**Check your understanding:**
[1] List every date in the piece about Tal al-Malouhi's arrest that includes a year, in the order they appear.
[2] Pick up the piece about Tal al-Malouhi's arrest after its final sentence and write what comes next.

--- Extract provided Enclosed Below ---

Nine months ago my daughter, Tal Malouhi, a student in high school, was arrested by one of the branches of the security for reasons we do not know until this moment and I do not know anything about her fate. Sir, I knocked on the doors of all the security agencies and the presidential palace and all the official channels possible in order to be assured about my daughter or know anything about her fate or the cause of her arrest, but to no avail. Finally, I received a promise from one of the security authorities that my daughter would be released before the month of Ramadan starts. But, Ramadan is about to end now and Eid will come soon after, while our family is still suffering for our lovely daughter. Mr. President, I cannot describe to you after this disaster on our family, the amount of suffering caused to all of us. Your daughter Tal is a smart student and she loves her country and its people. She writes what comes to her young mind in honesty and transparency and in line with her age. Sir, We have no one left for us, but to address you as the father of all the Syrians in order to save the life of my daughter as she is at a tender age and does not understand anything in politics. And may you long live for our country.
Letter to Bashar al-Assad from Ahed al-Malouhi, September 2010
In February 2011, Ahed al-Malouhi found out her daughter’s fate. Tal was sentenced to five years in prison by the State Security Court on charges of “disclosing information to a foreign country,” or treason, after being detained since 27 December 2009. Her crime? Blogging poems about Palestine.
Tal was seventeen when she was arrested becoming the youngest known prisoner of conscience in the world. In addition to enduring over two years in Assad’s dungeons, the innocent girl from a conservative family in Homs has been slandered by society and her reputation has been ripped to shreds.
Tal blogged in Arabic, under her own name. Sometimes I wonder, if she had known her fate, would she have chosen a pseudonym?

--- End of Enclosed Extract provided ---
--- Dataset extract Enclosed Below ---

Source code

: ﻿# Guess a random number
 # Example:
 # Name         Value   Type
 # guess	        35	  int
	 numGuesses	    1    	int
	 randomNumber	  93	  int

--- End of Enclosed Dataset extract ---

**Answers for this exercise:**
[1]
September 2010
February 2011
27 December 2009

[2]
Razan Ghazzawi, aka @redrazan, is one of the few Syrian bloggers who writes about the regime using her real name. She paid the price for taking that risk late last year when she was captured at the Jordanian border. She was detained for fifteen days. She was released but faces a trial and a sentence for up to fifteen years for “weakening the national morale.” She was arrested again on February 16th, along with twelve of her colleagues at the Office of the Syrian Center for Media and Freedom of Expression in Damascus in an armed raid without arrest warrants. She was held for three days at the Air Force Intelligence branch in al-Mazzeh. She describes those three days as much worse than her previous two week experience in Assad’s prisons. The nine men —including the center’s director Mazen Darwish— are still in prison.
After her first arrest, Razan told me via email, “They did not ask me about my blog in detention. I think they might be monitoring my blog but the Political Intelligence branch in Damascus uses Google translator to understand what you`re writing in English. For some reason that gives me relief. I wouldn’t dare to blog in Arabic, I respect bloggers who do. Also, security forces haven’t discovered blogging yet, they`re obsessed with Facebook and email accounts.”
Razan met Tal al-Malouhi during her first stay at Adra prison, in the isolated “political” wing in the basement. Her cellmates were women charged with political crimes. She said, “I saw Tal there. . . . She is very down, she feels that people have forgotten about her. She`s not social nor likes to talk, she walks up and warms her milk and continues studying —she`s doing her Bakaloria this year— without saying a word to anyone. She then rests and listens to her MP3 radio that was permitted recently in prison. She eats lunch, but doesn’t eat much. She`s thin, and all she talks about is getting out of jail. She knows what`s happening in Syria because of other detainees before me. We didn’t talk much, because and as I felt, it was hard for her to see women coming after her and leave before her.”
One line in Razan’s email haunts me, “Mostly I cannot forget the people I met, and I cannot face and accept the person I became during those fifteen days.”
My own pseudonym was never as suffocating as in those first hours of hearing about Razan’s detainment. I wanted to rip it off in every one of my tweets that ended with #FreeRazan. I felt I was barely holding on to Amal. The guilt of my false name weighed heavily on me. But there are times when reason is forced to take charge of emotion. Amal survived that night. But she also forced me to realize how entrenched our pseudonyms have become.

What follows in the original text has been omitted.